On peut distinguer deux volets. D’abord, l’instruction menée par une magistrate indépendante (Sylvia Zimmermann, ndlr)  pour déterminer si le procureur a commis une infraction pénale. Elle fait son travail, en attendant Philippe Courroye est présumé innocent. Je n’ai pas à commenter le fond du dossier. D’un autre côté, il y a la question déontologique. Le Conseil supérieur de la magistrature (CSM) peut être saisi soit par le ministre de la Justice, qui pour l’instant fait l’autruche, soit par la hiérarchie de Philippe Courroye, comme le procureur général de Versailles mais jusque-là, il a laissé le magistrat gérer l’affaire Bettencourt sans rien dire, soit par un justiciable concerné par la procédure et ce n’est pas à exclure. En attendant d’avoir les conclusions de l’enquête, la juge d’instruction ou le CSM pourraient lui interdire temporairement d’exercer dans le cadre d'un conseil judicaire. Cela ne voudra pas dire qu’il est coupable mais que de nombreux indices l’obligent à prendre cette précaution.

Le procureur Courroye a été nommé à son poste contre l’avis du Conseil supérieur de la magistrature (CSM), comment est-ce possible?

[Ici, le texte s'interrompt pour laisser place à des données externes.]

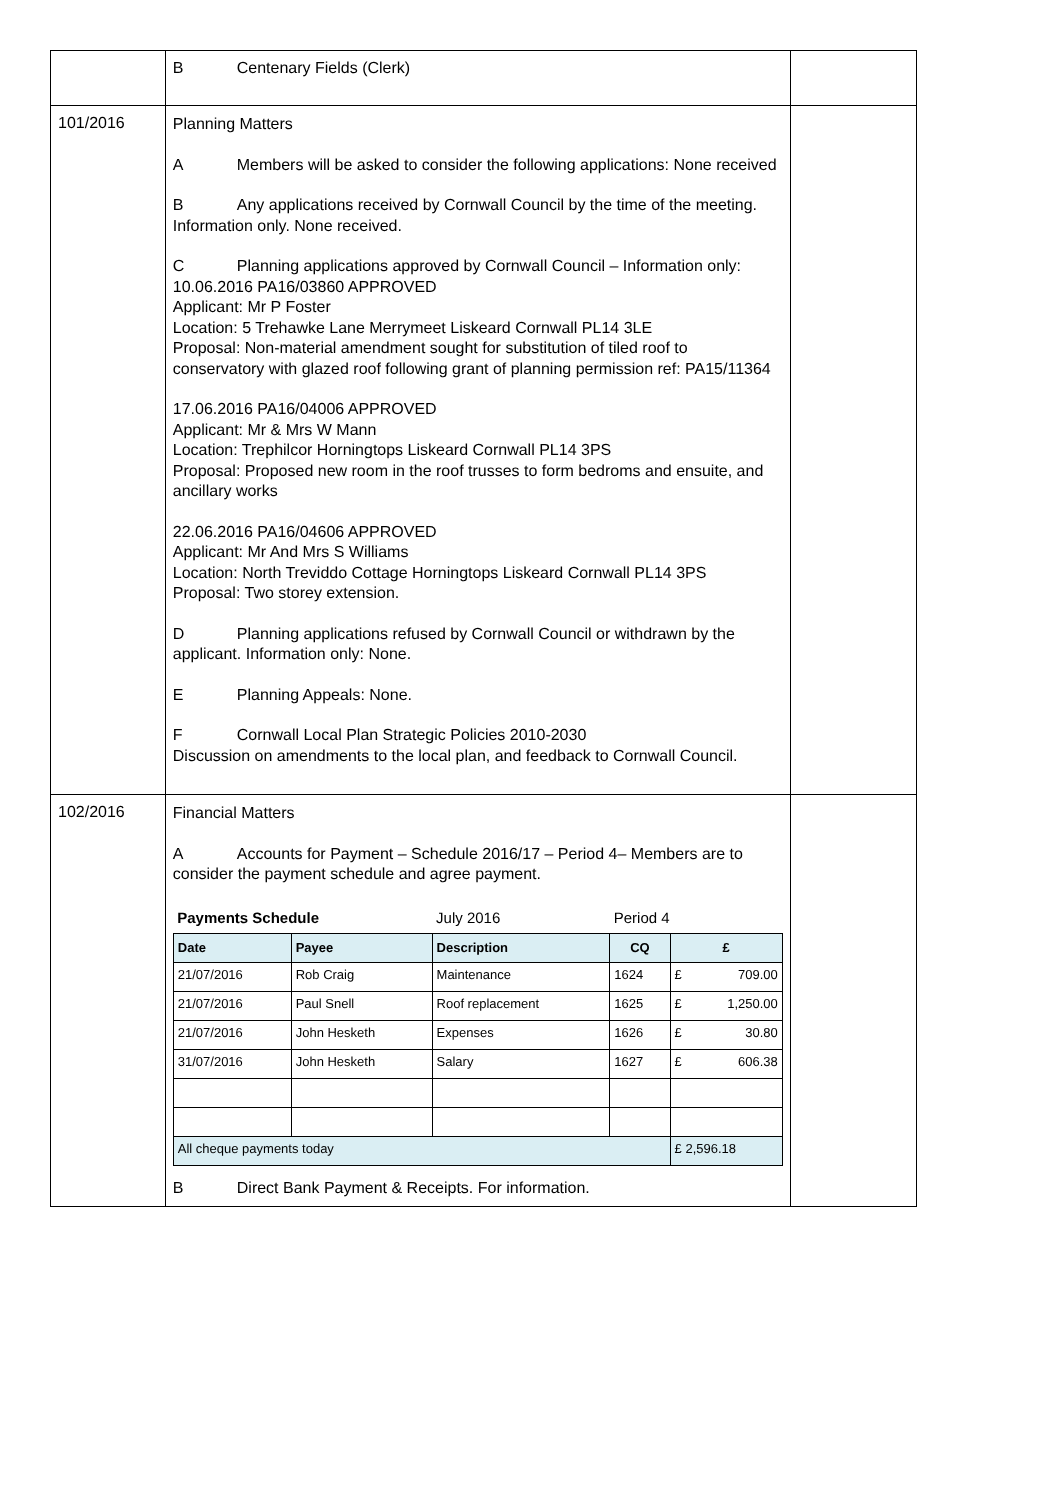| | B Centenary Fields (Clerk) | |
| 101/2016 | Planning Matters A Members will be asked to consider the following applications: None received B Any applications received by Cornwall Council by the time of the meeting. Information only. None received. C Planning applications approved by Cornwall Council – Information only: 10.06.2016 PA16/03860 APPROVED Applicant: Mr P Foster Location: 5 Trehawke Lane Merrymeet Liskeard Cornwall PL14 3LE Proposal: Non-material amendment sought for substitution of tiled roof to conservatory with glazed roof following grant of planning permission ref: PA15/11364 17.06.2016 PA16/04006 APPROVED Applicant: Mr & Mrs W Mann Location: Trephilcor Horningtops Liskeard Cornwall PL14 3PS Proposal: Proposed new room in the roof trusses to form bedroms and ensuite, and ancillary works 22.06.2016 PA16/04606 APPROVED Applicant: Mr And Mrs S Williams Location: North Treviddo Cottage Horningtops Liskeard Cornwall PL14 3PS Proposal: Two storey extension. D Planning applications refused by Cornwall Council or withdrawn by the applicant. Information only: None. E Planning Appeals: None. F Cornwall Local Plan Strategic Policies 2010-2030 Discussion on amendments to the local plan, and feedback to Cornwall Council. | |
| 102/2016 | Financial Matters A Accounts for Payment – Schedule 2016/17 – Period 4– Members are to consider the payment schedule and agree payment. / Payments Schedule / / July 2016 / Period 4 / / / Date / Payee / Description / CQ / £ / / 21/07/2016 / Rob Craig / Maintenance / 1624 / £ 709.00 / / 21/07/2016 / Paul Snell / Roof replacement / 1625 / £ 1,250.00 / / 21/07/2016 / John Hesketh / Expenses / 1626 / £ 30.80 / / 31/07/2016 / John Hesketh / Salary / 1627 / £ 606.38 / / All cheque payments today / / / / £ 2,596.18 / B Direct Bank Payment & Receipts. For information. | |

Effectivement, en 2007, juste avant l’élection de Nicolas Sarkozy, Philippe Courroye a été nommé procureur par le ministre de la Justice. Le CSM s’était prononcé contre car beaucoup de doutes planaient déjà sur lui. On est aujourd’hui nombreux à demander à ce que le mode de nomination des membres du parquet soit le même que celui des juges. Pour les juges, le ministre de la Justice ne peut pas aller à l’encontre de l’avis du CSM.

Les dossiers qu’il a traités jusqu’à aujourd’hui peuvent-ils être remis en cause s’il est mis en examen?

Ça ne remet pas cause les procédures qu’il a traitées. Ce n’est pas parce qu’il est mis en examen que son travail doit être discrédité. Philippe Courroye ne travaille pas seul. Il y a d’autres magistrats qui l’épaulent et qui doivent d’ailleurs aujourd’hui se sentir mal alors qu’ils font bien leur boulot.